On ne leur a pas demandé leur avis, mais c’est pour leur bien.

En l’espace de trois mois, je suis passée de proche aidante significative, de fille unique indispensable à une insolite personne masquée qui surgit dans un espace non habituel d’un CHSLD, tentant de rester présente à l’esprit confus de sa mère nonagénaire qui ne saisit pas ce qui se passe. On bouleverse ses habitudes bien ancrées sans lui demander son avis, mais c’est pour son bien !

Dans notre Québec pas fou de ses vieux, du jour au lendemain, il aurait fallu que toutes les techniciennes en loisir et en éducation spécialisée de tous les CHSLD réussissent à convertir des aînés peu rompus aux technologies numériques en accros du virtuel.
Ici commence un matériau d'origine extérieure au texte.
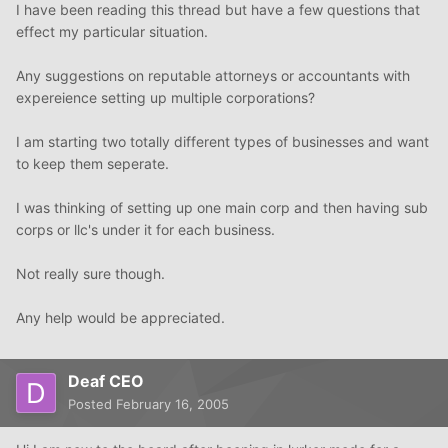
I have been reading this thread but have a few questions that
effect my particular situation.
Any suggestions on reputable attorneys or accountants with
expereience setting up multiple corporations?
I am starting two totally different types of businesses and want
to keep them seperate.
I was thinking of setting up one main corp and then having sub
corps or llc's under it for each business.
Not really sure though.
Any help would be appreciated.
Deaf CEO
Posted
February 16, 2005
Elles ont dû laisser de côté toute autre forme de stimulation, d’activités ludiques. On leur confiait une mission quasi impossible sans l’aide de collaborateurs ni de bénévoles : garder intacts les liens familiaux et familiers.

Avec raison, voyant poindre des histoires d’horreur, des familles s’inquiétaient pour l’être cher. La COVID-19 allait-elle éclore dans « leur » CHSLD ? Y avait-il un protocole rigoureux à respecter ? Y aurait-il suffisamment d’équipement de protection ? L’être cher se laisserait-il sombrer dans une dépression ? Comment se porterait son moral ? Que répondre quand il pleurerait notre absence ? Quels souvenirs allaient s’effacer ? Notre visage leur serait-il familier au jour des retrouvailles ?
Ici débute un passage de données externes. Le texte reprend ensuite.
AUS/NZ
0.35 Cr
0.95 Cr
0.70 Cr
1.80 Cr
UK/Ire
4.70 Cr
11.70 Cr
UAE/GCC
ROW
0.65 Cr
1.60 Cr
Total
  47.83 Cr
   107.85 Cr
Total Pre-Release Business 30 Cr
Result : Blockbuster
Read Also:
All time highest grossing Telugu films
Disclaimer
Ils étaient des pions dans un système hospitalocentriste, des otages dans des lieux clos, vétustes ou non, en proie à tous les risques. On ne leur a pas demandé leur avis ni celui de leur famille. On a fermé subitement la porte aux proches aidants, même ceux qui prodiguaient des soins quasi quotidiennement.
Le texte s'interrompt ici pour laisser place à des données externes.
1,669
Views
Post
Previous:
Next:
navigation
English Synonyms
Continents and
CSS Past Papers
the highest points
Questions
Pas de fête de Pâques, pas de fête des Mères. Pas de parloir. Comme pour les pouponnières d’antan, on roulait les vieux vers une fenêtre pour prouver qu’ils étaient encore en vie, mais vivants ? Les portes ont juste été entrouvertes aux proches aidants, puis aux visiteurs. On ne leur a pas demandé leur avis quant aux modalités. Les résidants ont peu ou pas reconnu la visite. Ils n’ont pas compris pourquoi la présence était distante alors que le personnel se tient tout près d’eux. Ils n’ont pas compris pourquoi l’étreinte était interdite. On n’a pas su tenir compte des spécificités des résidants en unités d’alzheimer. Je croyais qu’un comité d’experts en gériatrie conseillait la Santé publique et le ministère de la Santé.

On n’a pas su préparer les âmes déboussolées, esseulées, à risquer de le devenir encore plus dans cette expérience inédite de recevoir du réconfort à deux mètres de distance. Distance physique et sociale. On n’a pas pressenti le malaise, le stress des familles qu’on traite encore comme si elles étaient radioactives. On en fait fi.

On ne reconnaît plus le prétendu milieu de vie. On brime le droit à la dignité, le droit de visite, peu importe l’impact psychosocial, la détérioration en accéléré, peu importe le tissu social.

Et tout cela pour la protection d’aînés vulnérables. Quel sort injuste et navrant que de se retrouver en CHSLD parce que dans cet « autre monde » de notre société dite moderne prévaut la mise au rancart, empreinte d’infantilisation, de personnes âgées aux prises avec la maladie de l’oubli, de la phase modérée à sévère où, en temps de pandémie, on les protège contre un nouveau virus en contribuant à l’effacement de liens familiaux fondamentaux, voire à l’absence de rituel de fin de vie !

Cela me révolte profondément, car ce que voit ma génération de baby-boomers en CHSLD est le reflet de ce qui pourrait nous attendre.

Et, croyez-moi, j’ai bien essayé de faire valoir les droits et les besoins d’une nonagénaire vulnérable. Il devient impossible de plaider en faveur de tout assouplissement des modalités, du cas par cas. Les gestionnaires d’établissement et de CIUSSS ne craignent qu’une seule éventualité : l’éclosion de la COVID-19 sur laquelle « zoomeraient » les médias. Leur importe peu le dommage collatéral qu’induisent des règles sanitaires trop strictes.